» **EXTRACT TO READ**:
§ §
The Airline Economics of the Bicycle Wheel: Point-to-Point vs Hub-and-Spoke Flying

John McDermott

There are multiple advantages to both the hub-and-spoke model of transport and the point-to-point model of transport. Photo Source: University of Michigan

This article is part of a series that examines airline regulation, culture, and business in the United States and around the world. Check back for more articles each week on new topics, and reach out to our team at layoverhub@gmail.com with ideas, tips, or updates.

Flying is expensive. For each flight, airlines have to pay crew costs, gas costs, gate fees, takeoff and landing fees, and, indirectly, maintenance and aircraft fees, the salaries of aircraft executives, crew accommodations, and more. Since airlines have such a small profit margin, they look for any way to cut costs. One of the biggest ways to cut costs is to decide which method of flying is best for the airline: the point-to-point model or the hub-and-spoke model. Though a seemingly irrelevant decision, the choice of how to operate flights has the power to make or break an airline (if everything else is done right). This article examines the differences between the two methods of travel, including basic differences between the two methods, advantages of both, and how each is economically viable for airlines.
§ §
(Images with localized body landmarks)

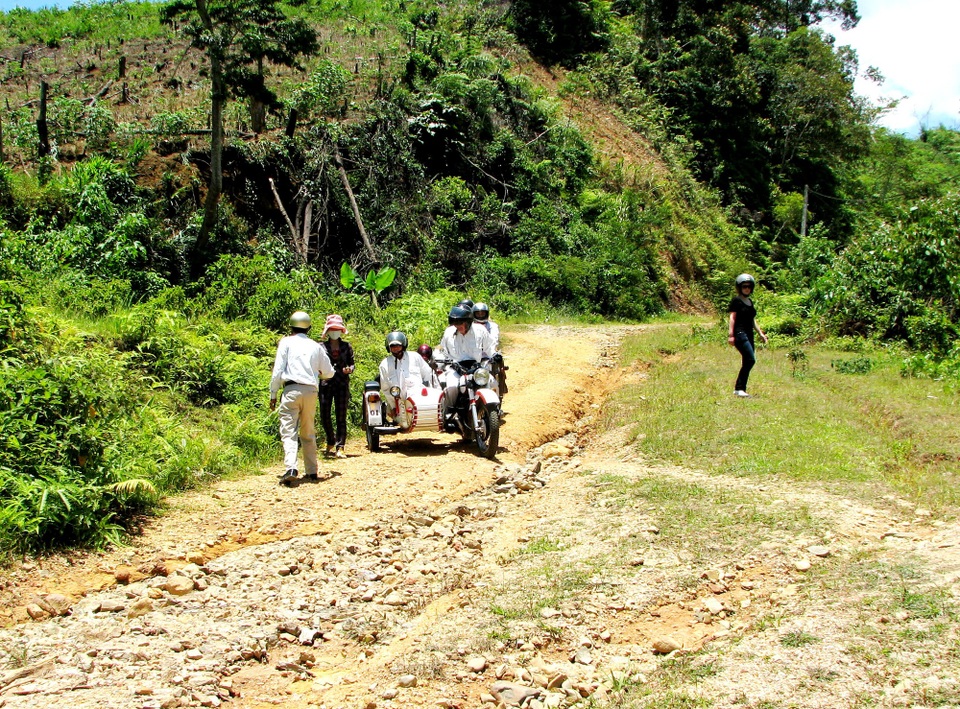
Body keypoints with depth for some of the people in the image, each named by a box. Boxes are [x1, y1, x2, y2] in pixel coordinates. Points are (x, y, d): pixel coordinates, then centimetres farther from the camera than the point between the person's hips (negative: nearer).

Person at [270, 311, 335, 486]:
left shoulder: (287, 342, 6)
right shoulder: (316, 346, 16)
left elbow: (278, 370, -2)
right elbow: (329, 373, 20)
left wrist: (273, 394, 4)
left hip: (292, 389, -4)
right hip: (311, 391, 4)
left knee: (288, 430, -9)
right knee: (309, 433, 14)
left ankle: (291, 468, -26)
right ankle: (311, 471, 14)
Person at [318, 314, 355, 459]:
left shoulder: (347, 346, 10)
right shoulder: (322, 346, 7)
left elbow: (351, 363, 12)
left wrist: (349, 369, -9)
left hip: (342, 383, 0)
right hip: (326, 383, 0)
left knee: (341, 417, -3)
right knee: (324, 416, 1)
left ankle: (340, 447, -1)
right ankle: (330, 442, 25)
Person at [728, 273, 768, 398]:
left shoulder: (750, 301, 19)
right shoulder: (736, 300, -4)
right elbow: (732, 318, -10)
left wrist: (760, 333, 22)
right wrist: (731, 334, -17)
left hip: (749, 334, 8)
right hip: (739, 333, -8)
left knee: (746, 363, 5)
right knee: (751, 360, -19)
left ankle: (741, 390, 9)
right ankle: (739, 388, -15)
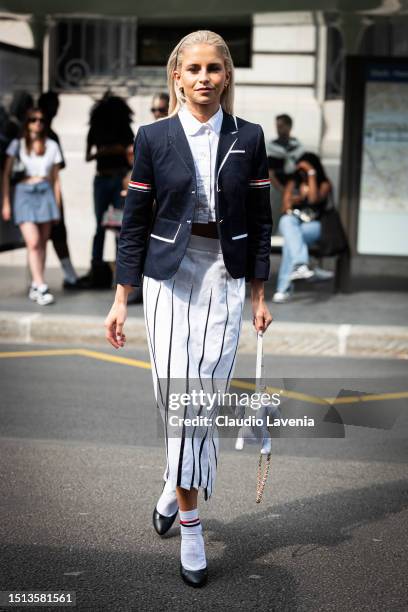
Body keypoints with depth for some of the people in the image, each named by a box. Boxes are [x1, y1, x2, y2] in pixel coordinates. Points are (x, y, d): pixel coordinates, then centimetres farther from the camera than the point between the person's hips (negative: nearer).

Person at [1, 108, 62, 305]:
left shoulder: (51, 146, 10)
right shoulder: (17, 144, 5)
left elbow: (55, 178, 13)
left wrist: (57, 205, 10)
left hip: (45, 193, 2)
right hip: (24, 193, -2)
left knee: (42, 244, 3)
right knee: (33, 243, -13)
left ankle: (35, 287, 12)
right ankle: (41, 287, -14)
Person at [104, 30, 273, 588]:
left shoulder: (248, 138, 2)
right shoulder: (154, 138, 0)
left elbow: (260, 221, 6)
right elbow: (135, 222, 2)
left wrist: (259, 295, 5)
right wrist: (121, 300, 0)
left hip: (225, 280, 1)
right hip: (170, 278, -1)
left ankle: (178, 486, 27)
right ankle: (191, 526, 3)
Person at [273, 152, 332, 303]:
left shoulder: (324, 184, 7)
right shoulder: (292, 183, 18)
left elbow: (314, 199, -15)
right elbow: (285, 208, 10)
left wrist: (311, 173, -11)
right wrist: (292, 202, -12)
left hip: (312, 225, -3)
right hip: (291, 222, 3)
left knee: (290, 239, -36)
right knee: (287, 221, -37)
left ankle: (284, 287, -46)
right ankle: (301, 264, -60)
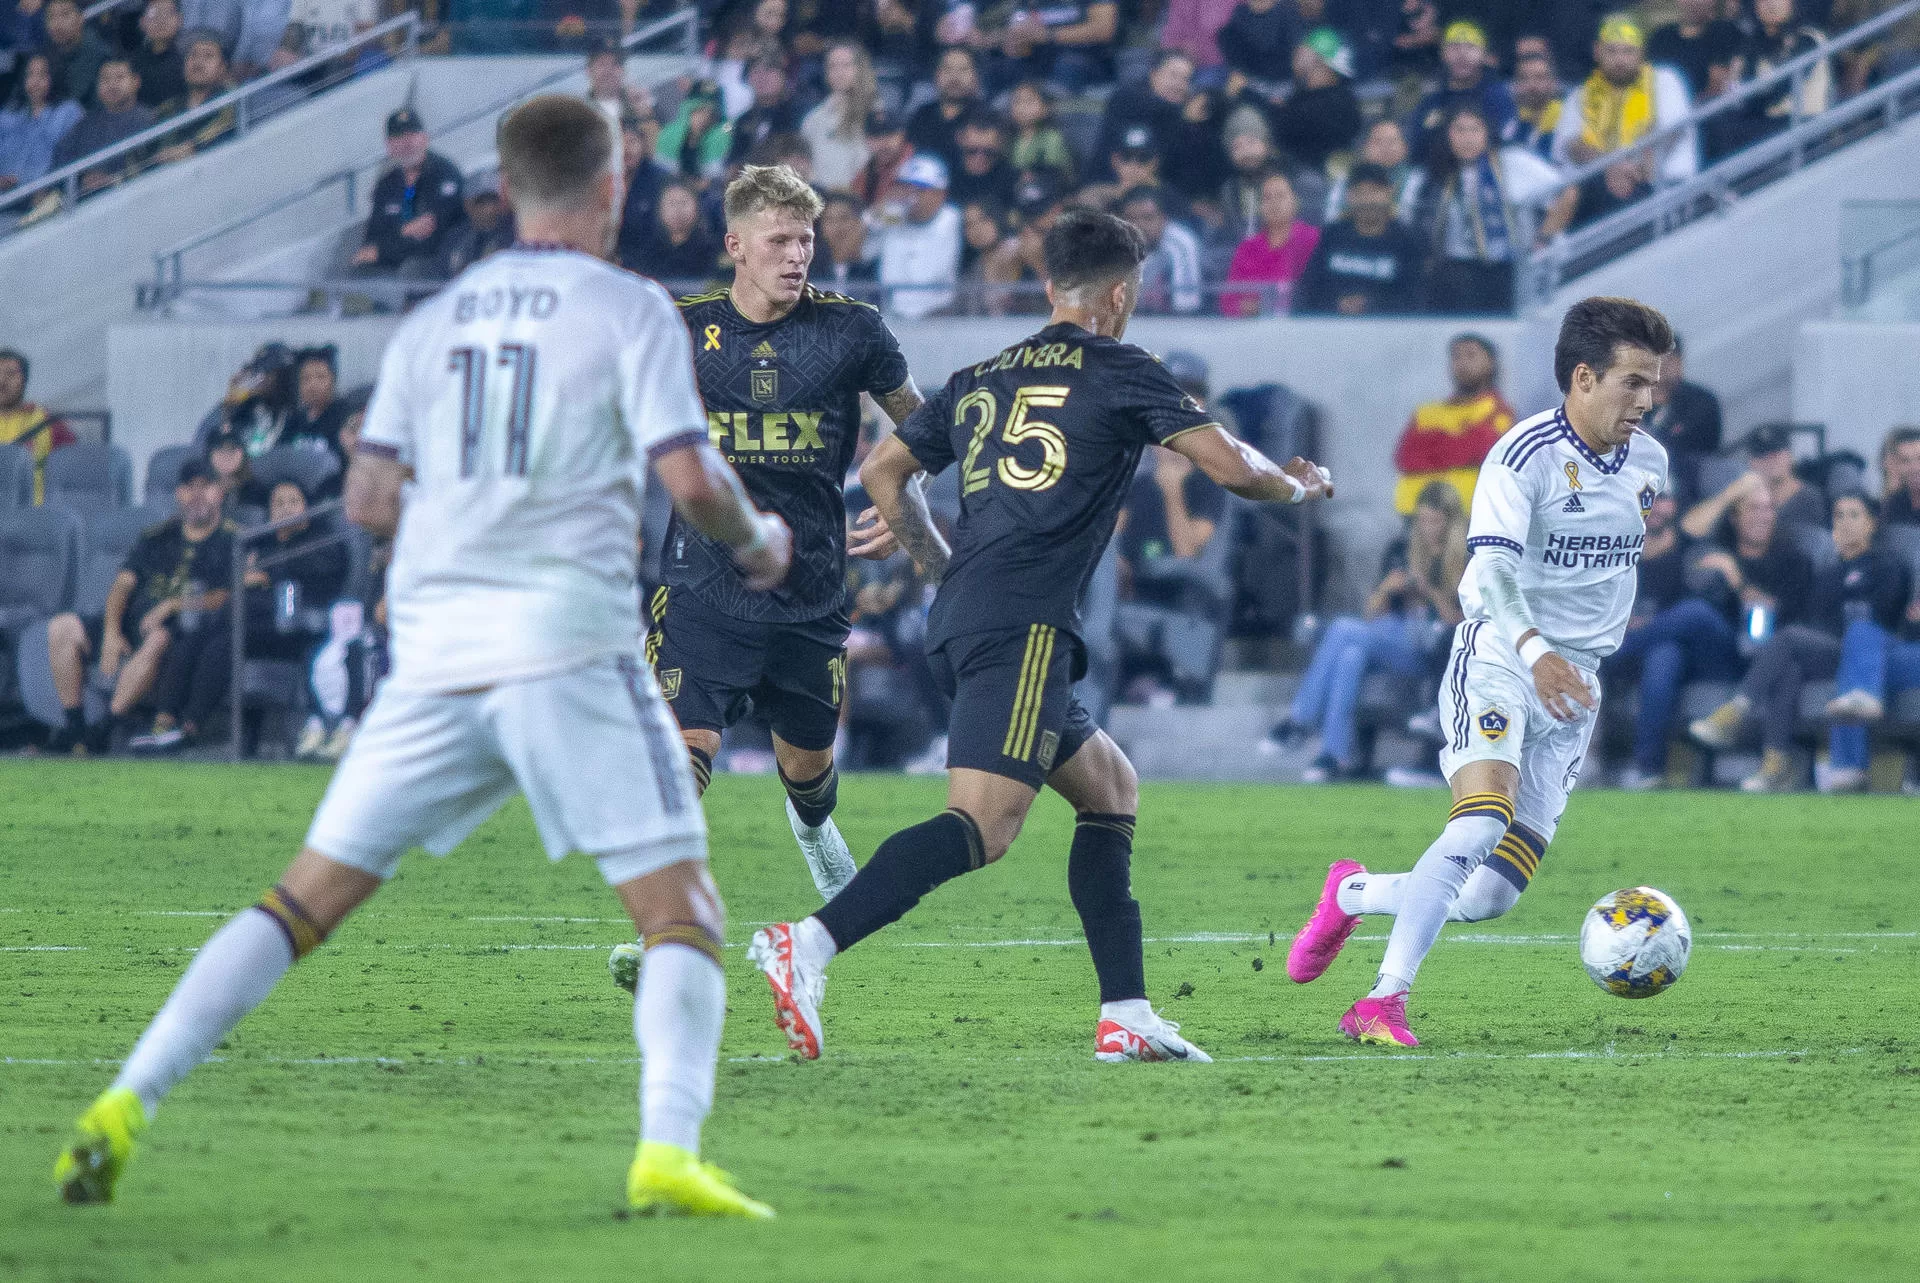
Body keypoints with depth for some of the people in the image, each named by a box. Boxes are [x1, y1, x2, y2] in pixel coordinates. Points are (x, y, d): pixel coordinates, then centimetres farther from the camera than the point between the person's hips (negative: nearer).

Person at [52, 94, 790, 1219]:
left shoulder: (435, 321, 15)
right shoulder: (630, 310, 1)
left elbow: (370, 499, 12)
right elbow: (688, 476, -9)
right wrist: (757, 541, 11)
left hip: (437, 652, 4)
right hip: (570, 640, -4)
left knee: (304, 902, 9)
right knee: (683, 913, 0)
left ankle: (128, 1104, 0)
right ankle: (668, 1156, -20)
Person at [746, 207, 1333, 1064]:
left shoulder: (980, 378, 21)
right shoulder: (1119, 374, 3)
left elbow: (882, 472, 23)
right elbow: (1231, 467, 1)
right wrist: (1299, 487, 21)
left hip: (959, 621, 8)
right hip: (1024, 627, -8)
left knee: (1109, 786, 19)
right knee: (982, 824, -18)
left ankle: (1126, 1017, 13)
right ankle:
§ §
» **EXERCISES TO COMPLETE**:
**A.** Please copy the airline article word for word, starting with "John McDermott" and going on through "tips, or updates.".
**B.** According to the airline article, which two models of flying must an airline choose between?
The records have no connection to the airline article.

» **ANSWERS TO THE EXERCISES**:
**A.**
John McDermott

There are multiple advantages to both the hub-and-spoke model of transport and the point-to-point model of transport. Photo Source: University of Michigan

This article is part of a series that examines airline regulation, culture, and business in the United States and around the world. Check back for more articles each week on new topics, and reach out to our team at layoverhub@gmail.com with ideas, tips, or updates.

**B.** The point-to-point model and the hub-and-spoke model.